Problem to solve
Pull every line that includes the word "Google" from the data.

+++ Data shown +++

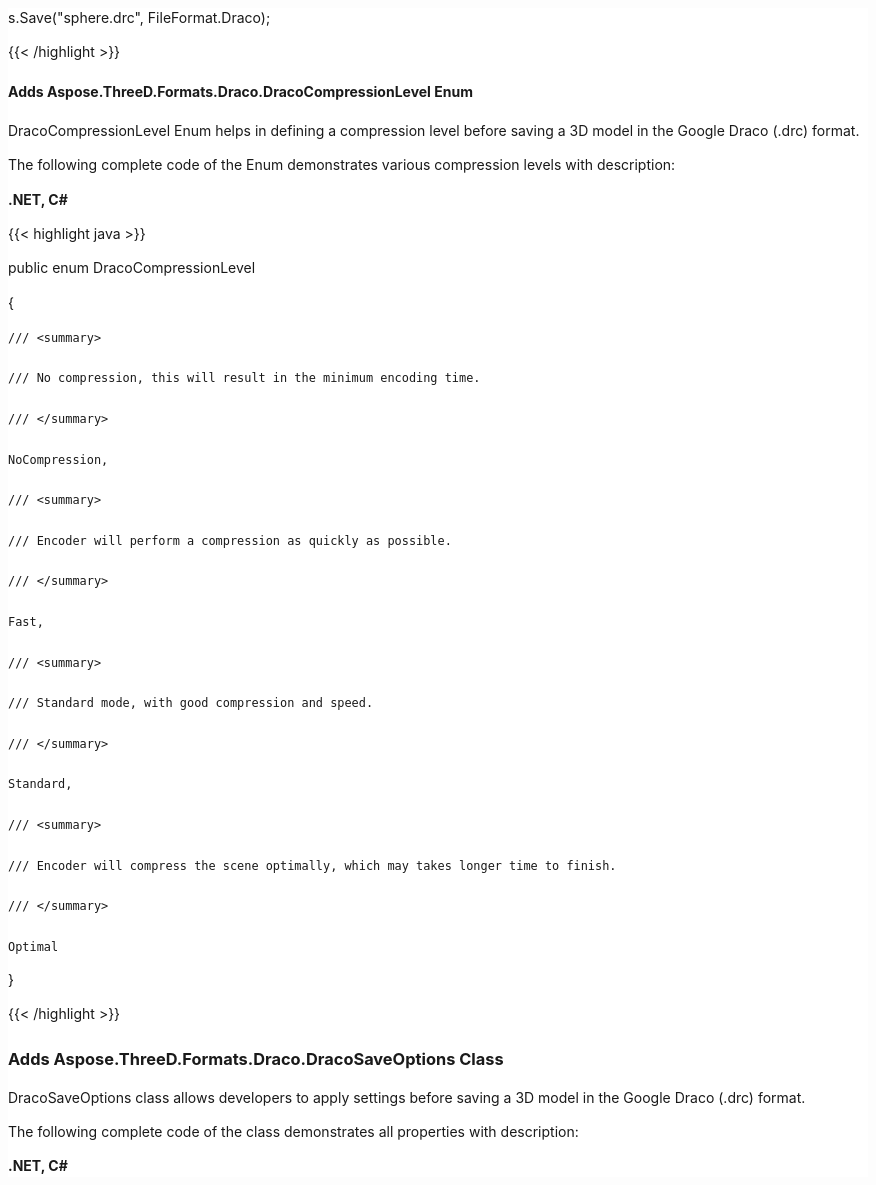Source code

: s.Save("sphere.drc", FileFormat.Draco);

{{< /highlight >}}
#### **Adds Aspose.ThreeD.Formats.Draco.DracoCompressionLevel Enum**
DracoCompressionLevel Enum helps in defining a compression level before saving a 3D model in the Google Draco (.drc) format.

The following complete code of the Enum demonstrates various compression levels with description:

**.NET, C#**

{{< highlight java >}}

 public enum DracoCompressionLevel

{

    /// <summary>

    /// No compression, this will result in the minimum encoding time.

    /// </summary>

    NoCompression,

    /// <summary>

    /// Encoder will perform a compression as quickly as possible.

    /// </summary>

    Fast,

    /// <summary>

    /// Standard mode, with good compression and speed.

    /// </summary>

    Standard,

    /// <summary>

    /// Encoder will compress the scene optimally, which may takes longer time to finish.

    /// </summary>

    Optimal

}

{{< /highlight >}}
### **Adds Aspose.ThreeD.Formats.Draco.DracoSaveOptions Class**
DracoSaveOptions class allows developers to apply settings before saving a 3D model in the Google Draco (.drc) format.

The following complete code of the class demonstrates all properties with description:

**.NET, C#**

+++

Answer to this exercise
DracoCompressionLevel Enum helps in defining a compression level before saving a 3D model in the Google Draco (.drc) format.
DracoSaveOptions class allows developers to apply settings before saving a 3D model in the Google Draco (.drc) format.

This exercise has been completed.